Alibaba Cuts Sales Outlook as U.S.-China Tensions Hurt Economy
Alibaba trimmed its annual revenue forecast after quarterly sales missed estimates, underscoring the extent to which escalating tensions with the U.S. are hurting the Chinese economy, according to Bloomberg.
For the fiscal year ending March, the company is now predicting revenue of 375 billion yuan ($54.5 billion) to 383 billion yuan, equating to growth of as much as 53 percent versus the 60 percent it guided towards previously. Second-quarter sales came in 1.6 percent below analysts’ estimates.
Revenue at China’s biggest e-commerce company rose 54 percent to 85.15 billion yuan in the three months ended September. That compares with the 86.5 billion-yuan average of estimates compiled by Bloomberg.
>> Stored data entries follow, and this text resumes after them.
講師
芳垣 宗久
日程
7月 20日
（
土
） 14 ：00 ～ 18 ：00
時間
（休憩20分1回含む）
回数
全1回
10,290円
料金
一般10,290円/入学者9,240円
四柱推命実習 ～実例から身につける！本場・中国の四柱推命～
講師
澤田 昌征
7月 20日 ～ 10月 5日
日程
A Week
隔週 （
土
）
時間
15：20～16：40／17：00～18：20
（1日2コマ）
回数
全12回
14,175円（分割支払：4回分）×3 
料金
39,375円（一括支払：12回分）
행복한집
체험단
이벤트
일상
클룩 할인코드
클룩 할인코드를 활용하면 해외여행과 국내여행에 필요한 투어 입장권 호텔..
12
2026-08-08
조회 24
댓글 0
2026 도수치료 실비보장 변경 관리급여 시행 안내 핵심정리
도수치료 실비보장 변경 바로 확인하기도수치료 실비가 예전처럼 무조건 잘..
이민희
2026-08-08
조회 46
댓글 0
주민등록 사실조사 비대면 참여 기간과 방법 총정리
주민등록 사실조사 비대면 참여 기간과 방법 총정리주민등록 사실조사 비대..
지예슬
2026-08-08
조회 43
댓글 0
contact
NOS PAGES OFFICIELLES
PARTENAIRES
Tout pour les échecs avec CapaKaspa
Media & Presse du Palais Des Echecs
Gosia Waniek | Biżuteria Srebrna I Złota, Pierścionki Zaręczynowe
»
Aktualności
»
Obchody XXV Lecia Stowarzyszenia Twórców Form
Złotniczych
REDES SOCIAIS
Adjusted earnings-per-share came to 9.60 yuan, compared with estimates for 7.43 yuan.
While the U.S. and China appear willing to discuss a deal of some sort, Alibaba co-founder Jack Ma has warned of longer-term conflict between the world’s two largest economies. The trade war is starting to hurt the Asian nation, depressing the consumer spending that the online giant relies on to drive much of its growth. Domestically, it’s grappling with a migration of smaller merchants to cheaper platforms such as JD and Pinduoduo, both backed by Tencent.
Heightening the uncertainty, Chinese regulators are clamping down on the country’s internet sector, reining in everything from gaming apps and travel sites to ride-hailing. That’s exacerbating already slowing growth in Alibaba’s business. The Hangzhou-based company is trying to counter that by stepping up its marketing services and investing in its own grocery stores and delivery to boost sales.
The reduced forecast comes as Alibaba ramps up for its annual Singles’ Day shopping festival, a litmus test of not just the company’s health but also China’s overall consumption. Chinese online retail sales growth is already slowing, to 24 percent in the third quarter from 36 percent in the second.